Maybe other plums should be picked a bit early, I am not sure.
I agree that European Plums are extremely good! I tasted a few of the gage plums last year and Stanley plum. They were very tasty. And freestone as well.
I think you right. I recalled that : 1st year it had some fruits not much because of small tree, then squirrels clean all the fruits in one day at the end. I didn’t have chance to taste them. 2nd year I picked the fruits to early because don’t like the same thing happen again. That’s why fruit quality wasn’t too good at that time.

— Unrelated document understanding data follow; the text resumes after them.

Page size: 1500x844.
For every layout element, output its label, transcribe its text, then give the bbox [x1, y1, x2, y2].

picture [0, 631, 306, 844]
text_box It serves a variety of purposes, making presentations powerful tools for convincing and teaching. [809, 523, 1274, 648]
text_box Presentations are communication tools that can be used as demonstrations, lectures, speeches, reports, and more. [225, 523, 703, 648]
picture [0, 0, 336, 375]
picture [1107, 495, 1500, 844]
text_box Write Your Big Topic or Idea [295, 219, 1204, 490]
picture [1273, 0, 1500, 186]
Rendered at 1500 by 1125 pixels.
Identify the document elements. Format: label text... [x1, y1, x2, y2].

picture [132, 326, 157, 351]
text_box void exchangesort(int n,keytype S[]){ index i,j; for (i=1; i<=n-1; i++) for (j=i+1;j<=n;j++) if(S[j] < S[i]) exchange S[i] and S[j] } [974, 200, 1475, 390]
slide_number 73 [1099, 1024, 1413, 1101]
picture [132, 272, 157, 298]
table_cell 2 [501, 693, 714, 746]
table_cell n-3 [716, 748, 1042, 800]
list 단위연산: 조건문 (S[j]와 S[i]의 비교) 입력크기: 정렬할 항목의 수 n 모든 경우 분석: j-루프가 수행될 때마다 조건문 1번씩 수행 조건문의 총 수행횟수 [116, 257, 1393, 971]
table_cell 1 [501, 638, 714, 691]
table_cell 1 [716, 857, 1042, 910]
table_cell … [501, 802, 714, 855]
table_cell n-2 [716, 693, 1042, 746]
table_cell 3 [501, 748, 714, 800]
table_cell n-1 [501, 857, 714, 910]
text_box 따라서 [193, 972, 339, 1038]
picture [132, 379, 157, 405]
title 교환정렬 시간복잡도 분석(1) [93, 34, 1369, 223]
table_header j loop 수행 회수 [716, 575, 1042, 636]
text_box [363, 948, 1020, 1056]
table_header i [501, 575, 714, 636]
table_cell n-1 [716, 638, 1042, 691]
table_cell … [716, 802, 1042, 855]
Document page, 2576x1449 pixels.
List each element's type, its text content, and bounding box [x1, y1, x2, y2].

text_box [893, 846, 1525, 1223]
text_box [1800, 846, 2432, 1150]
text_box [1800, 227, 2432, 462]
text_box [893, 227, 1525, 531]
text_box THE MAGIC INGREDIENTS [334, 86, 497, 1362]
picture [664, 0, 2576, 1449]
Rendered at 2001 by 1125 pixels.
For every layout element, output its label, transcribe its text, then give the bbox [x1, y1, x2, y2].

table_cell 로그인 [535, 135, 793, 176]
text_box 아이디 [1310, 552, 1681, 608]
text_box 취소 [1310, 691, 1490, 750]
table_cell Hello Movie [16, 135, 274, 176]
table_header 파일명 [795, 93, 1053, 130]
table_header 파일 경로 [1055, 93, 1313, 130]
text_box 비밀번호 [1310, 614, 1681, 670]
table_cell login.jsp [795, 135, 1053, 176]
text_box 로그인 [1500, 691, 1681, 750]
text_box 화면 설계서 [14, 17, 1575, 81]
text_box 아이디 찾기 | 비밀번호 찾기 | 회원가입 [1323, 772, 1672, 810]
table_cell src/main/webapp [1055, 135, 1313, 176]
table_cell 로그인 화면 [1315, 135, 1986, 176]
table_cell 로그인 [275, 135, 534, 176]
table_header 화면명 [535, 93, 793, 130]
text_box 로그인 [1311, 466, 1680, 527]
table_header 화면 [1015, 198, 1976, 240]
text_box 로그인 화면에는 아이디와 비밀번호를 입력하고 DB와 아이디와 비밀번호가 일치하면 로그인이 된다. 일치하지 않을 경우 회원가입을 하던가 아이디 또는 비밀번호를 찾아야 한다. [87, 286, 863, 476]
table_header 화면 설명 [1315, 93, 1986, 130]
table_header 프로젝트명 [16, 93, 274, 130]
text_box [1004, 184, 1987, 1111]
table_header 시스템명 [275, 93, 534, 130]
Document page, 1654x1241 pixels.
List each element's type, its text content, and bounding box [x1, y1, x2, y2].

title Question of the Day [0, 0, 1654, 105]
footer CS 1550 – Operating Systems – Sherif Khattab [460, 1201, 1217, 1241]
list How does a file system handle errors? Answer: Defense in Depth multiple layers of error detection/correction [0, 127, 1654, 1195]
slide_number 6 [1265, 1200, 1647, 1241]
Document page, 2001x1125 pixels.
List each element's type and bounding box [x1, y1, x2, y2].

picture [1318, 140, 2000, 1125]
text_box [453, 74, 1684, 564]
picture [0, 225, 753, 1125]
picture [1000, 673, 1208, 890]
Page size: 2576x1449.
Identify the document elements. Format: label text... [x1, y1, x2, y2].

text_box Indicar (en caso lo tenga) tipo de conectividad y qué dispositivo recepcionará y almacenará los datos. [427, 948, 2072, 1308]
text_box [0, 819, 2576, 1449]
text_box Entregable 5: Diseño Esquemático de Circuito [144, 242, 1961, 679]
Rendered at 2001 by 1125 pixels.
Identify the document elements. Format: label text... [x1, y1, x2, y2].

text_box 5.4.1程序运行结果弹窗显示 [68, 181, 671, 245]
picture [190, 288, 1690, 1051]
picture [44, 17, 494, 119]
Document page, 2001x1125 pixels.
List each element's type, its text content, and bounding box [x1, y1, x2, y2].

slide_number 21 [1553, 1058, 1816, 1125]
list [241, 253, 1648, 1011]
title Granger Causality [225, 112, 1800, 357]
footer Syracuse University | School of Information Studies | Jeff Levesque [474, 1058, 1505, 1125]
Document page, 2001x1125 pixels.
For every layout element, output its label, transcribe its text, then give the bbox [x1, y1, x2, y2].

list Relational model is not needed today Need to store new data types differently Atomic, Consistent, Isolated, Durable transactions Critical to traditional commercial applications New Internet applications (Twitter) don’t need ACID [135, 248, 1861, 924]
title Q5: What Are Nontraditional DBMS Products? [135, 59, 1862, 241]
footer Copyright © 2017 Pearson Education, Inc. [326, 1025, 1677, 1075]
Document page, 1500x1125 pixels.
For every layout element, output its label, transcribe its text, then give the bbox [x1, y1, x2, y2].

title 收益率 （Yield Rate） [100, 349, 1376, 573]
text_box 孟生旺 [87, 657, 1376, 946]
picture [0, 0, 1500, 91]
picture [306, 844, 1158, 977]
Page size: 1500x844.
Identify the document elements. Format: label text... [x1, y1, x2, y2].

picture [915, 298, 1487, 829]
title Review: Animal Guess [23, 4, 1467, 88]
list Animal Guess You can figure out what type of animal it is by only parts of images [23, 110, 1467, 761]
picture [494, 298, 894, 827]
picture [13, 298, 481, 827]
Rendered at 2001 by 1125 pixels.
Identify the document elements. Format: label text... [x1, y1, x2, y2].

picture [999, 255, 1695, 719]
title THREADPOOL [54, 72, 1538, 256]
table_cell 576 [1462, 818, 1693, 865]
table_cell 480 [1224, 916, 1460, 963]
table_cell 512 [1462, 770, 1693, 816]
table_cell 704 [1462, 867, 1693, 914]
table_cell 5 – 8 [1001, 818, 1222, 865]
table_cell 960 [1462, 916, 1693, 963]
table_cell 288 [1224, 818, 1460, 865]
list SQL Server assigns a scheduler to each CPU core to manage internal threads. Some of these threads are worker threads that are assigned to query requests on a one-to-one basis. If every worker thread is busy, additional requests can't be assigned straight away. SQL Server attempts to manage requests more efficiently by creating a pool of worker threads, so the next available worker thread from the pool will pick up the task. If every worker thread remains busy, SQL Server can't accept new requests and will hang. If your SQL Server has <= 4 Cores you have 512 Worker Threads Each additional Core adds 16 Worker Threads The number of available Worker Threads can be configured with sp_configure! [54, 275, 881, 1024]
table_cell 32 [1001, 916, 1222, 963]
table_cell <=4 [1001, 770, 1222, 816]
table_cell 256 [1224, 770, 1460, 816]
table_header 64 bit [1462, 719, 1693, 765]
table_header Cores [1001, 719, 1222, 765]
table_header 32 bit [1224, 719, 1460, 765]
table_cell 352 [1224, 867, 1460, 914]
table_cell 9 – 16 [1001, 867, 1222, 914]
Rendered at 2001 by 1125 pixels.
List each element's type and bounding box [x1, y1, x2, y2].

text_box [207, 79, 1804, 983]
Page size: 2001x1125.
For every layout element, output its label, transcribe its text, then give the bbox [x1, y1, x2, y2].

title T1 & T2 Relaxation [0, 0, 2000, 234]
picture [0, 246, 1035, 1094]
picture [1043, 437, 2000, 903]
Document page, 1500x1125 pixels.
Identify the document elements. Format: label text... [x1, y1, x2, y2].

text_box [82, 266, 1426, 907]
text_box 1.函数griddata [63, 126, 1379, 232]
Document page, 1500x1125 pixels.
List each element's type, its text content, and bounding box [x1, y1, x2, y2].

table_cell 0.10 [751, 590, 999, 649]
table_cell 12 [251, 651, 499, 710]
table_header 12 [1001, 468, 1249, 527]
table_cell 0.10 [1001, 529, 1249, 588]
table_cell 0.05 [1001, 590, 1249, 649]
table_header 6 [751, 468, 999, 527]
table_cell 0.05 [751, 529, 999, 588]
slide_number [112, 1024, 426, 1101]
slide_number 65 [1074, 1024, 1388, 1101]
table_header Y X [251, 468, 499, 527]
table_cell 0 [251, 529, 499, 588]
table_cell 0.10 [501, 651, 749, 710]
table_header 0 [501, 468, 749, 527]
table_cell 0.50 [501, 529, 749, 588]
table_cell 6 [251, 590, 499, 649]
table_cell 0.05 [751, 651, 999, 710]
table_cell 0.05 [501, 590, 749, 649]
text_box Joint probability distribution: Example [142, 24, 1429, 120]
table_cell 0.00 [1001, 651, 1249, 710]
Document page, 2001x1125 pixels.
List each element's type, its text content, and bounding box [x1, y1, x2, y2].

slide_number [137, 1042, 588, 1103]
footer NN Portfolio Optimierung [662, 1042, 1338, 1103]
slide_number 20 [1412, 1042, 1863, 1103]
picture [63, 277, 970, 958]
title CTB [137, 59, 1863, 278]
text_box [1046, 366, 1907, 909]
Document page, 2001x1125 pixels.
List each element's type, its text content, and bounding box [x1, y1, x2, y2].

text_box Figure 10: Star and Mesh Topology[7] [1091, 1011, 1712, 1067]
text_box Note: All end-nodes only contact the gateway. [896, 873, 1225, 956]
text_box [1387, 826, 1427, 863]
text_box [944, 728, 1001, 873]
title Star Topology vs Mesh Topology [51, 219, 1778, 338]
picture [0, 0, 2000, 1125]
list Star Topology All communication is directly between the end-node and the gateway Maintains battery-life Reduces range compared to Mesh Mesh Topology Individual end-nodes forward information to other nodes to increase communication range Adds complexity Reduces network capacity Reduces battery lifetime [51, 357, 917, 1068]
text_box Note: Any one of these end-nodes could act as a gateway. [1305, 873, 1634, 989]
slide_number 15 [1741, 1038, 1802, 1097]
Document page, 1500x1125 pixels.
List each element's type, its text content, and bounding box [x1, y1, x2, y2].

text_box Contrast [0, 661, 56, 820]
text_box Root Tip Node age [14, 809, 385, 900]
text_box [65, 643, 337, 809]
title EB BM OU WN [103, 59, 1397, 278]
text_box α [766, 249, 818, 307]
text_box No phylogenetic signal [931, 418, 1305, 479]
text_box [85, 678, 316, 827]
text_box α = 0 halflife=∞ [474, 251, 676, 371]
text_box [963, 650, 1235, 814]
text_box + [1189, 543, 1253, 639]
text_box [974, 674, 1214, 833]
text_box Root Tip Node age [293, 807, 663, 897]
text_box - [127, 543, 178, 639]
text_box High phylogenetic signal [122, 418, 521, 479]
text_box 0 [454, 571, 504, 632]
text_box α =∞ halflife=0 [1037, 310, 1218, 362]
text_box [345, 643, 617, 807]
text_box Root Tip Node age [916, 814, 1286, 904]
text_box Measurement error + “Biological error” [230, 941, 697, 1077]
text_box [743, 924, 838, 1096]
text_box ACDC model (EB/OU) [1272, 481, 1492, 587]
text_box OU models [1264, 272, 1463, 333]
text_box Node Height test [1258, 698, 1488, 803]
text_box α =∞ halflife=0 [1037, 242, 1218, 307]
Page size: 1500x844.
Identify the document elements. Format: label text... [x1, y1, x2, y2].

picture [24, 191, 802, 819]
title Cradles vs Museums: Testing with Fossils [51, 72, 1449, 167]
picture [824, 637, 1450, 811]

I’ve done this a lot with my trees. Raccoons have been breaking branches on my Desert King tree for years! Squirrels and birds have been attacking them as well. So I’ve often pulled off figs that weren’t 100% ripe. And they’ve been quite disappointing.
I do not have problems with birds and Raccoons too much yet , and one thing I can learn about squirrels, after a couple years they do not border the old fruit trees much any more even my fig tree.
John, perhaps you could save me a couple scions from your Methley this winter?
Yes, especially if you remind me.
John S
PDX OR
That’s always the hard part BTW, I gave Todd your contact info RE: HOS.
How much shade can methley tolerate and still be productive and disease free in the pnw? Will partial shade like 4-6 hours suffice? Or should I put a euro plum or pear in that 4-6 hour shade spot. That spot gets 4 hours or so of morning sun and then some more in the afternoon.
My neighbor’s Methley gets black knot with only a couple hours of late afternoon shade.
My methley gets 4-6 hours in summer here in Portland and does great.